• _Aim of the task_: Go line by line through the entries below and copy those containing the string "size".

• _Listed records_:
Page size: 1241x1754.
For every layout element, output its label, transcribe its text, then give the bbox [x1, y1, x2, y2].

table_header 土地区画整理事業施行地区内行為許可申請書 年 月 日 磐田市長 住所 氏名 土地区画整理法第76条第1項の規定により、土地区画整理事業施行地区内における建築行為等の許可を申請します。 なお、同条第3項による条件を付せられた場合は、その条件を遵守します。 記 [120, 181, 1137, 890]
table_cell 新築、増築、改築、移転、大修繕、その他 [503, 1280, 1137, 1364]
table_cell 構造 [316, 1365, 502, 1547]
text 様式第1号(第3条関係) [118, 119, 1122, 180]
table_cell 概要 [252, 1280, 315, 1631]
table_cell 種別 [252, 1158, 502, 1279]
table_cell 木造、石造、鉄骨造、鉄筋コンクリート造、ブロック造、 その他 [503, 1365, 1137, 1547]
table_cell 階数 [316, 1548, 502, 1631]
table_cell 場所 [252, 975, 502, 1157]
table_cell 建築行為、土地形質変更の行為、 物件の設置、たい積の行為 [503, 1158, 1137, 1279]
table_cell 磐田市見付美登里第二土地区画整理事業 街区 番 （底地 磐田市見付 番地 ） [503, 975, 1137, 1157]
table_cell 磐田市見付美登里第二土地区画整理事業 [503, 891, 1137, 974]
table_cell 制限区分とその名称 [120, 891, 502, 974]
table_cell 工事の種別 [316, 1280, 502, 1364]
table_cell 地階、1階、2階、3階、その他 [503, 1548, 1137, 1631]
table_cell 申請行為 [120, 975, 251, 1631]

...

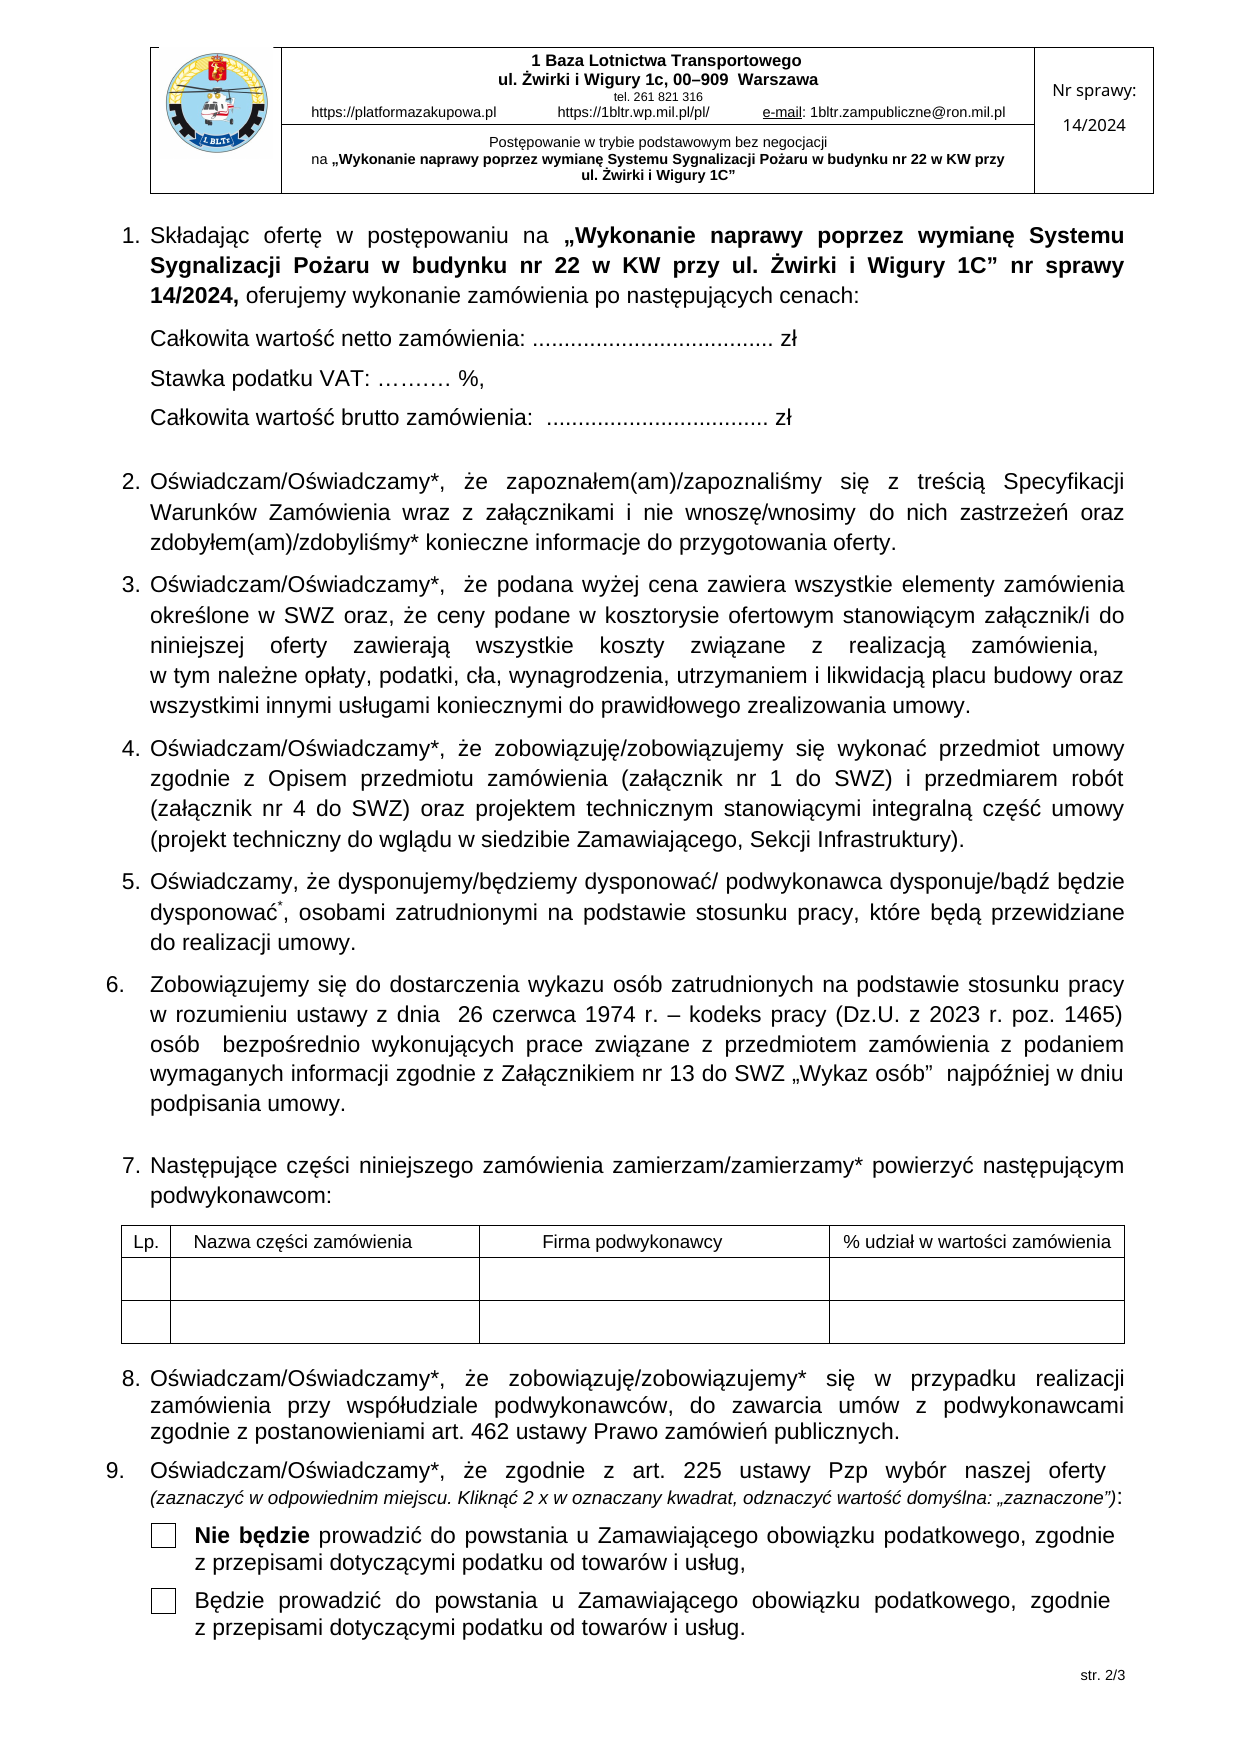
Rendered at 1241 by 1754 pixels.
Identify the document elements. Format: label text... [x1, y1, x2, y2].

==

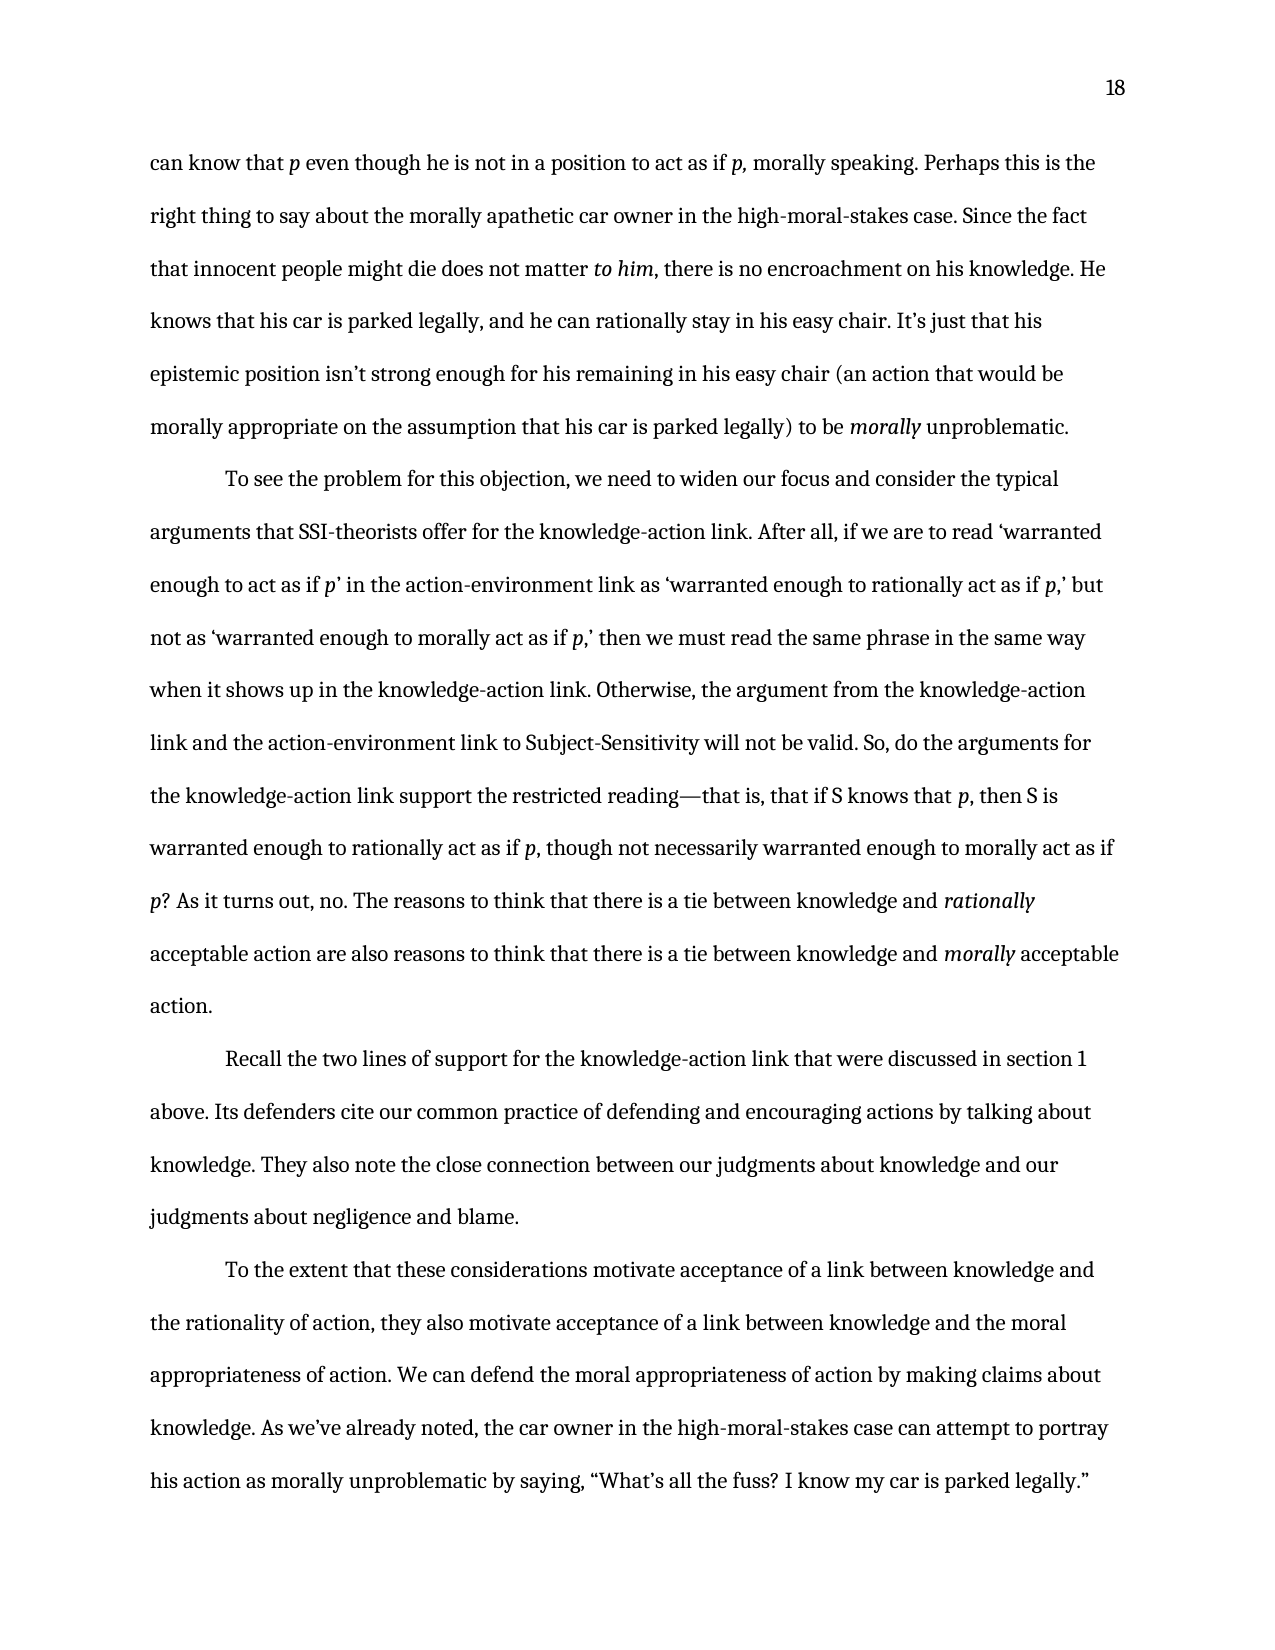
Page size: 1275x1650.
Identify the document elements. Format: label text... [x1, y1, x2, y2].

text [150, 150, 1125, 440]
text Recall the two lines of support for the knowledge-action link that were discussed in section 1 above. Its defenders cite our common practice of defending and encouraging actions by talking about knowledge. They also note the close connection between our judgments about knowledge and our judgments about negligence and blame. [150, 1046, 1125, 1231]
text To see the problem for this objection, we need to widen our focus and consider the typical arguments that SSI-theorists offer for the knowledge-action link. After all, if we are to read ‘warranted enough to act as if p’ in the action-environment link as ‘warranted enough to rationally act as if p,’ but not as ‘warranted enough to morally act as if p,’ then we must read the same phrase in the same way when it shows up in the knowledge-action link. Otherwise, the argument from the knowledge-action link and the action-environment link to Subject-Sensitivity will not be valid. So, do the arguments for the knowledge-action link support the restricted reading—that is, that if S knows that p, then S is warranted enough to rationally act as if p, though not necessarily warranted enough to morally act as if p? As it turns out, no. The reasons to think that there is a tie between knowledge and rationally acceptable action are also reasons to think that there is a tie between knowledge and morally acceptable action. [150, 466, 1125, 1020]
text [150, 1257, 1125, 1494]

• _Output for this exercise_:
Page size: 1241x1754.
Page size: 1275x1650.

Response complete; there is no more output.